Self updating map
A core requirement of applications operating within such a computational ecosystem is the ability to discover, access and analyze subsets of large data services, as underscored by the recent doubling of the number of recognized breast cancer subtypes (Curtis et al., 2012).
Although studies as those reported in (Curtis et al., 2012), and other large-scale integrative analyses using the TCGA (Cooper et al., 2012; Setty et al., 2012; TCGA Research Network, 2008; TCGA Research Network, 2011; Zeeberg et al., 2012), themselves make use of broad datasets, their results are often the starting point for further study of the numerous biomolecular bases for tumorigenesis.
However, to realize this possibility, a continually updated road map of files in the TCGA is required.
Creation of such a road map represents a significant data modeling challenge, due to the size and fluidity of this resource: each of the 33 cancer types is instantiated in only partially overlapping sets of analytical platforms, while the number of data files available doubles approximately every 7 months.
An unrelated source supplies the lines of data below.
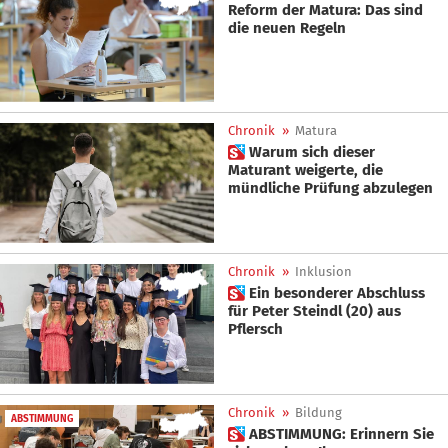
Reform der Matura: Das sind
die neuen Regeln
Chronik
»
Matura
 Warum sich dieser
Maturant weigerte, die
mündliche Prüfung abzulegen
Chronik
»
Inklusion
 Ein besonderer Abschluss
für Peter Steindl (20) aus
Pflersch
Chronik
»
Bildung
ABSTIMMUNG
 ABSTIMMUNG: Erinnern Sie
They also present a much more interoperable and reproducible alternative to the still pervasive use of data portals. If you do not see its contents the file may be temporarily unavailable at the journal website or you do not have a PDF plug-in installed and enabled in your browser. Significantly, these enhancements enable the reporting of analysis results that can be fully traced to and reproduced using their source data.
Availability: A prepared dashboard, including links to source code and a SPARQL endpoint, is available at Alternatively, you can download the file locally and open with any standalone PDF reader: https://bioinformatics.oxfordjournals.org/content/29/10/1333pdf Advance Access publication April A self-updating road map of The Cancer Genome Atlas David E. However, to realize this possibility, a continually updated road map of files in the TCGA is required.
Significantly, these enhancements enable the reporting of analysis results that can be fully traced to and reproduced using their source data.Results: We developed an engine to index and annotate the TCGA files, relying exclusively on third-generation web technologies (Web 3.0).Specifically, this engine uses Java Script in conjunction with the World Wide Web Consortium’s (W3C) Resource Description Framework (RDF), and SPARQL, the query language for RDF, to capture metadata of files in the TCGA open-access HTTP directory.Specifically, this engine uses Java Script in conjunction with the World Wide Web Consortium's (W3C) Resource Description Framework (RDF), and SPARQL, the query language for RDF, to capture metadata of files in the TCGA open-access HTTP directory.
The resulting index may be queried using SPARQL, and enables filelevel provenance annotations as well as discovery of arbitrary subsets of files, based on their metadata, using web standard languages.
Simultaneous to the expansion of the TCGA, the tooling required for enabling computational ecosystems for data-driven medical genomics (Almeida, 2010) is maturing rapidly, to the point that tools operating within and providing such ecosystems are beginning to appear (Almeida et al., 2012b).